<<<<

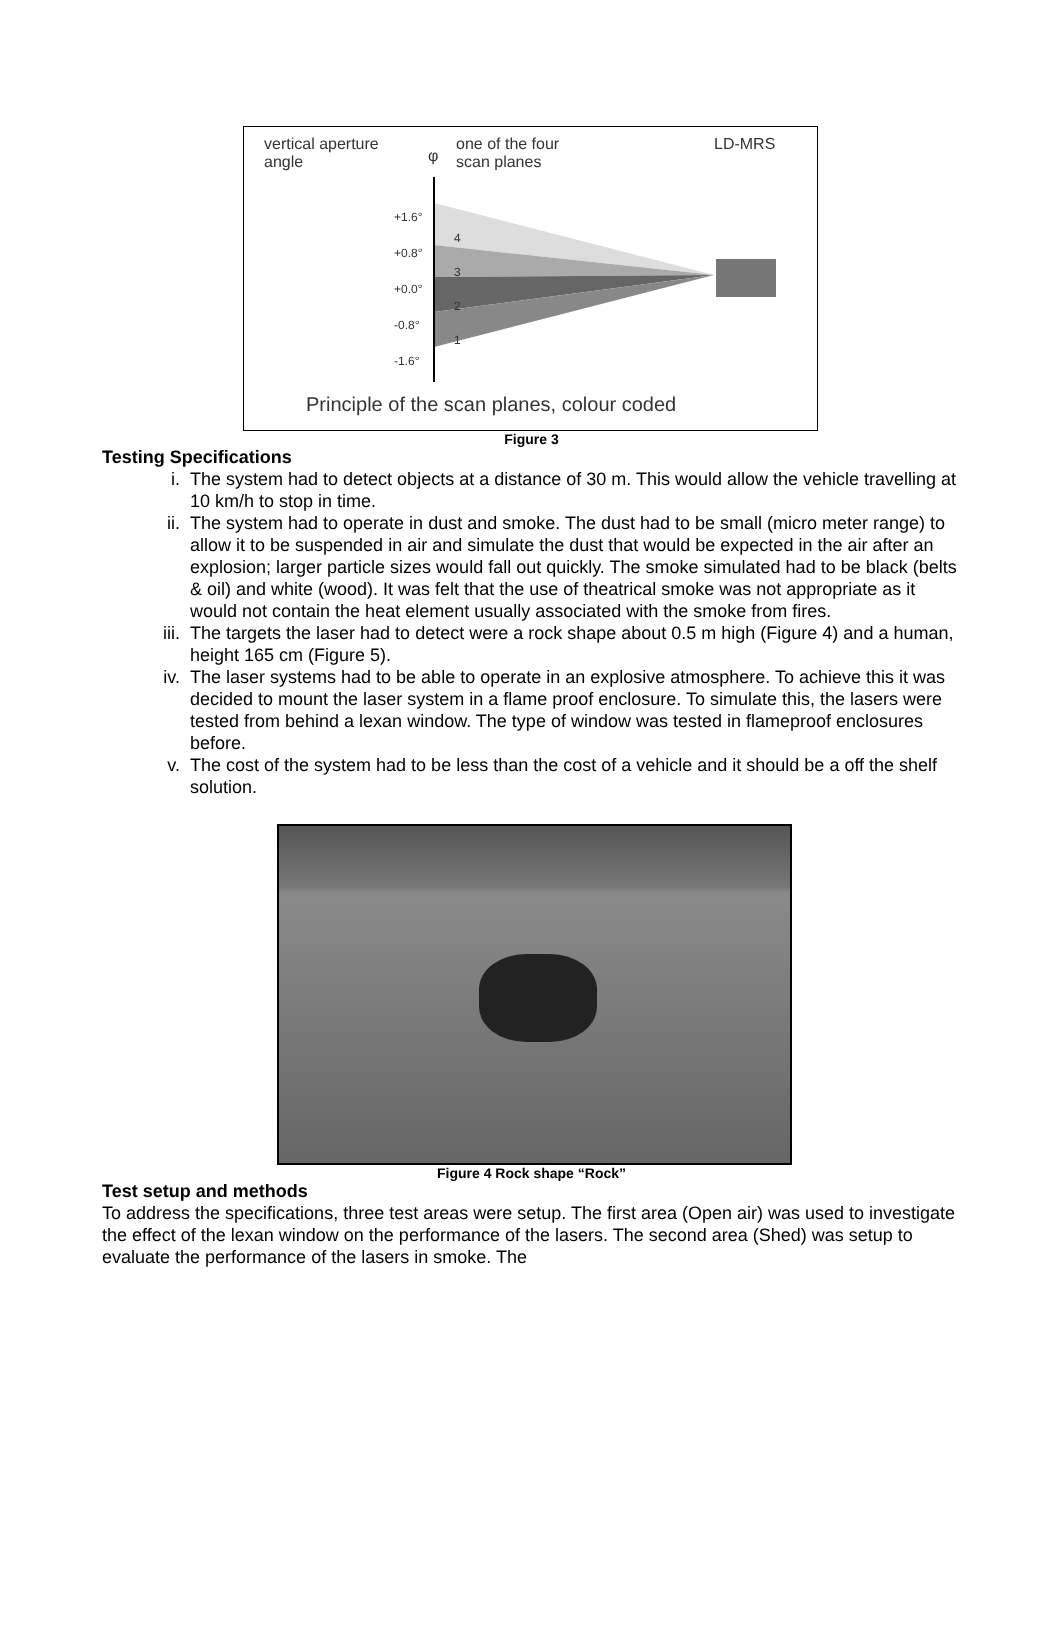vertical aperture
angle
one of the four
scan planes
φ
LD-MRS
+1.6°
+0.8°
+0.0°
-0.8°
-1.6°
4
3
2
1
Principle of the scan planes, colour coded
Figure 3
Testing Specifications
i. The system had to detect objects at a distance of 30 m. This would allow the vehicle travelling at 10 km/h to stop in time.
ii. The system had to operate in dust and smoke. The dust had to be small (micro meter range) to allow it to be suspended in air and simulate the dust that would be expected in the air after an explosion; larger particle sizes would fall out quickly. The smoke simulated had to be black (belts & oil) and white (wood). It was felt that the use of theatrical smoke was not appropriate as it would not contain the heat element usually associated with the smoke from fires.
iii. The targets the laser had to detect were a rock shape about 0.5 m high (Figure 4) and a human, height 165 cm (Figure 5).
iv. The laser systems had to be able to operate in an explosive atmosphere. To achieve this it was decided to mount the laser system in a flame proof enclosure. To simulate this, the lasers were tested from behind a lexan window. The type of window was tested in flameproof enclosures before.
v. The cost of the system had to be less than the cost of a vehicle and it should be a off the shelf solution.
Figure 4 Rock shape “Rock”
Test setup and methods
To address the specifications, three test areas were setup. The first area (Open air) was used to investigate the effect of the lexan window on the performance of the lasers. The second area (Shed) was setup to evaluate the performance of the lasers in smoke. The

>>>>

**Assigned task:** Write out again exactly the lines from the start of the data above through the line containing "i. The system had to detect", inclusive, excluding any pictures.

**Written reply:**
vertical aperture
angle
one of the four
scan planes
φ
LD-MRS
+1.6°
+0.8°
+0.0°
-0.8°
-1.6°
4
3
2
1
Principle of the scan planes, colour coded
Figure 3
Testing Specifications
i. The system had to detect objects at a distance of 30 m. This would allow the vehicle travelling at 10 km/h to stop in time.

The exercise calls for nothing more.